Michele Catalano tells a story that is emblematic of the far reach of America’s national security state, the stupidity by which it is guided, and the incompetence with which it executes its operations.
In a country where we now know nothing is concealed from the NSA’s all-seeing, never-blinking eye, it’s easy to imagine that with hair-trigger sensitivity the counter-terrorism apparatus can now swing into action at an instant, stamping out any emerging threat.
Inspired by the Tsarnaev brothers, the next miscreant goes online in search of some instruments of death, but before he’s had time to weigh up merits of Fargo versus Presto pressure cookers, law enforcement pounces and nips another plot in the bud — just another day in the relentless effort to keep America safe. Or not.
The Catalano family in Long Island fit the profile. Anyone interested in buying a pressure cooker and a backpack could surely be up to no good and the police were not going to take any chances.
How were the police provided with information about this particular American family’s web-browsing habits? We can only wait to see whether Gen Alexander or any of his cohorts at the NSA are kind enough to volunteer an answer.
Since Catalano recounted her story on Medium earlier today, it’s been picked up by The Guardian and the Atlantic. Naturally, this is being viewed as evidence that in America today, even the most innocent behavior can come under the scrutiny of the state. But a detail that seems just as important is this: the supposedly suspicious behavior that led to this police investigation occurred weeks before the police showed up.
This detail more than anything else perfectly illustrates the way in which excessive state power works: not only is it excessively intrusive but it is equally incompetent. The larger organizations become, the more inefficient they become.

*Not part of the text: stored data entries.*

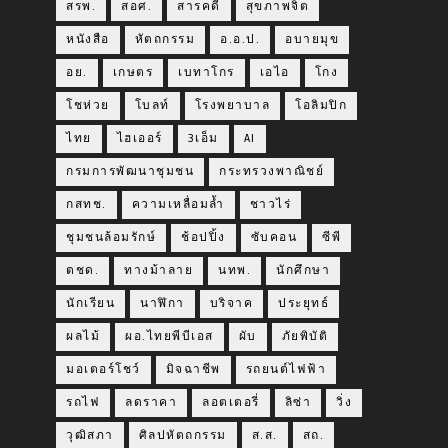
สรพ.
สอศ.
สารคดี
สุขภาพจิต
หนังสือ
หัตถกรรม
อ.อ.ป.
อบายมุข
อย.
เกษตร
เบทาโกร
เอไอ
โกง
โชห่วย
โบลท์
โรงพยาบาล
โอลิมปิก
ไทย
ไฮเออร์
3เอ็ม
AI
กรมการพัฒนาชุมชน
กระทรวงพาณิชย์
กสทช.
ความเหลื่อมล้ำ
ชาวไร่
ชุมชนล้อมรักษ์
ช้อปปิ้ง
ซับคอน
ซีพี
ตชด.
ทางม้าลาย
นทพ.
นักศึกษา
นักเรียน
นาฬิกา
บริจาค
ประยุทธ์
ผลไม้
ผอ.ไทยพีบีเอส
ผับ
ภัยพิบัติ
มอเตอร์โชว์
มิจฉาชีพ
รถยนต์ไฟฟ้า
รถไฟ
ลดราคา
ลอตเตอรี่
ลิซ่า
วิ่ง
วุฒิสภา
ศิลปหัตถกรรม
ส.ส.
สถ.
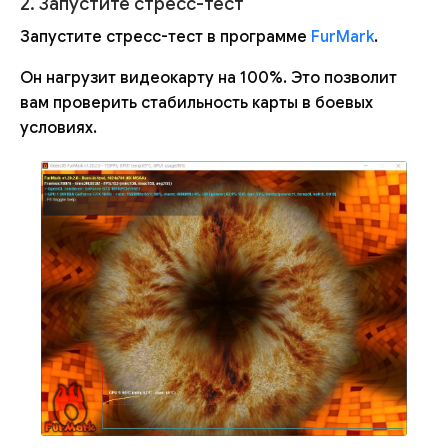
2. Запустите стресс-тест
Запустите стресс-тест в программе
FurMark
.
Он нагрузит видеокарту на 100%. Это позволит
вам проверить стабильность карты в боевых
условиях.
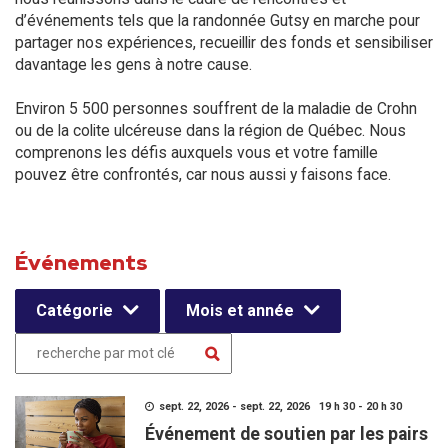
d’événements tels que la randonnée Gutsy en marche pour
partager nos expériences, recueillir des fonds et sensibiliser
davantage les gens à notre cause.
Environ 5 500 personnes souffrent de la maladie de Crohn
ou de la colite ulcéreuse dans la région de Québec. Nous
comprenons les défis auxquels vous et votre famille
pouvez être confrontés, car nous aussi y faisons face.
Événements
Catégorie
Mois et année
sept. 22, 2026 - sept. 22, 2026 19 h 30 - 20 h 30
Événement de soutien par les pairs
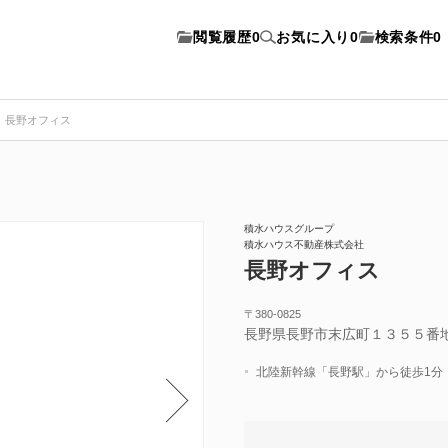
閲覧履歴
0
お気に入り
0
検索条件
0
長野オフィス
積水ハウスグループ
積水ハウス不動産株式会社
長野オフィス
〒380-0825
長野県長野市末広町１３５５番
北陸新幹線「長野駅」から徒歩1分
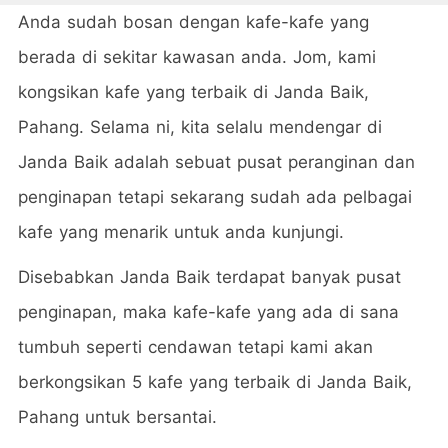
Anda sudah bosan dengan kafe-kafe yang
berada di sekitar kawasan anda. Jom, kami
kongsikan kafe yang terbaik di Janda Baik,
Pahang. Selama ni, kita selalu mendengar di
Janda Baik adalah sebuat pusat peranginan dan
penginapan tetapi sekarang sudah ada pelbagai
kafe yang menarik untuk anda kunjungi.
Disebabkan Janda Baik terdapat banyak pusat
penginapan, maka kafe-kafe yang ada di sana
tumbuh seperti cendawan tetapi kami akan
berkongsikan 5 kafe yang terbaik di Janda Baik,
Pahang untuk bersantai.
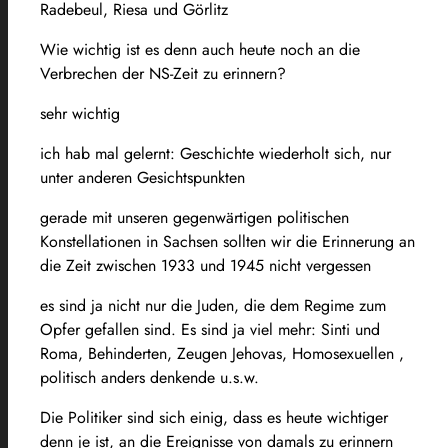
Radebeul, Riesa und Görlitz
Wie wichtig ist es denn auch heute noch an die
Verbrechen der NS-Zeit zu erinnern?
sehr wichtig
ich hab mal gelernt: Geschichte wiederholt sich, nur
unter anderen Gesichtspunkten
gerade mit unseren gegenwärtigen politischen
Konstellationen in Sachsen sollten wir die Erinnerung an
die Zeit zwischen 1933 und 1945 nicht vergessen
es sind ja nicht nur die Juden, die dem Regime zum
Opfer gefallen sind. Es sind ja viel mehr: Sinti und
Roma, Behinderten, Zeugen Jehovas, Homosexuellen ,
politisch anders denkende u.s.w.
Die Politiker sind sich einig, dass es heute wichtiger
denn je ist, an die Ereignisse von damals zu erinnern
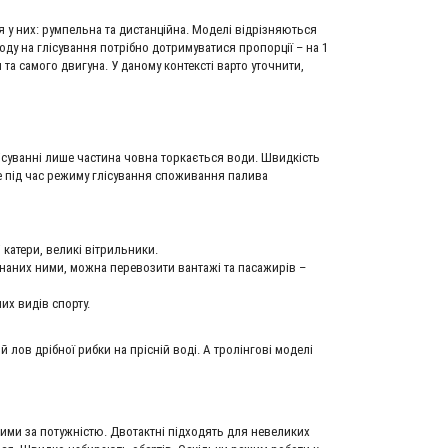
 у них: румпельна та дистанційна. Моделі відрізняються
ду на глісування потрібно дотримуватися пропорції – на 1
я та самого двигуна. У даному контексті варто уточнити,
лісуванні лише частина човна торкається води. Швидкість
 під час режиму глісування споживання палива
 катери, великі вітрильники.
аднаних ними, можна перевозити вантажі та пасажирів –
них видів спорту.
ов дрібної рибки на прісній воді. А тролінгові моделі
якими за потужністю. Двотактні підходять для невеликих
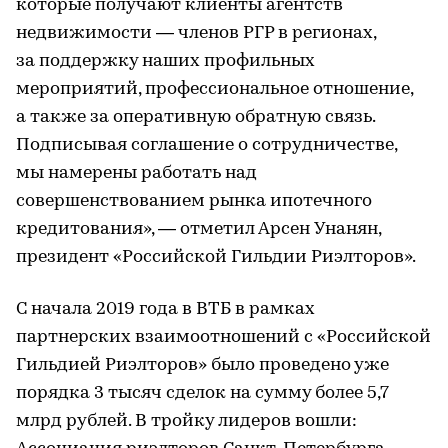
которые получают клиенты агентств
недвижимости — членов РГР в регионах,
за поддержку наших профильных
мероприятий, профессиональное отношение,
а также за оперативную обратную связь.
Подписывая соглашение о сотрудничестве,
мы намерены работать над
совершенствованием рынка ипотечного
кредитования», — отметил Арсен Унанян,
президент «Российской Гильдии Риэлторов».
С начала 2019 года в ВТБ в рамках
партнерских взаимоотношений с «Российской
Гильдией Риэлторов» было проведено уже
порядка 3 тысяч сделок на сумму более 5,7
млрд рублей. В тройку лидеров вошли:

Michele Catalano writes: It was a confluence of magnificent proportions that led six agents from the joint terrorism task force to knock on my door Wednesday morning. Little did we know our seemingly innocent, if curious to a fault, Googling of certain things was creating a perfect storm of terrorism profiling. Because somewhere out there, someone was watching. Someone whose job it is to piece together the things people do on the internet raised the red flag when they saw our search history.
Most of it was innocent enough. I had researched pressure cookers. My husband was looking for a backpack. And maybe in another time those two things together would have seemed innocuous, but we are in “these times” now. And in these times, when things like the Boston bombing happen, you spend a lot of time on the internet reading about it and, if you are my exceedingly curious news junkie of a twenty-year-old son, you click a lot of links when you read the myriad of stories. You might just read a CNN piece about how bomb making instructions are readily available on the internet and you will in all probability, if you are that kid, click the link provided.
Which might not raise any red flags. Because who wasn’t reading those stories? Who wasn’t clicking those links? But my son’s reading habits combined with my search for a pressure cooker and my husband’s search for a backpack set off an alarm of sorts at the joint terrorism task force headquarters.
That’s how I imagine it played out, anyhow. Lots of bells and whistles and a crowd of task force workers huddled around a computer screen looking at our Google history.
This was weeks ago. I don’t know what took them so long to get here. Maybe they were waiting for some other devious Google search to show up but “what the hell do I do with quinoa” and “Is A-Rod suspended yet” didn’t fit into the equation so they just moved in based on those older searches. [Continue reading…]
President Obama would have us believe that the Boston bombing does not demonstrate the limitations of mass surveillance but on the contrary that the NSA demonstrated its value after the bombing by ruling out the existence of a wider plot.
Or, to put it another way and extend this overused metaphor once more: the NSA’s greatest talent is not its ability to find needles in haystacks but in finding hay in haystacks.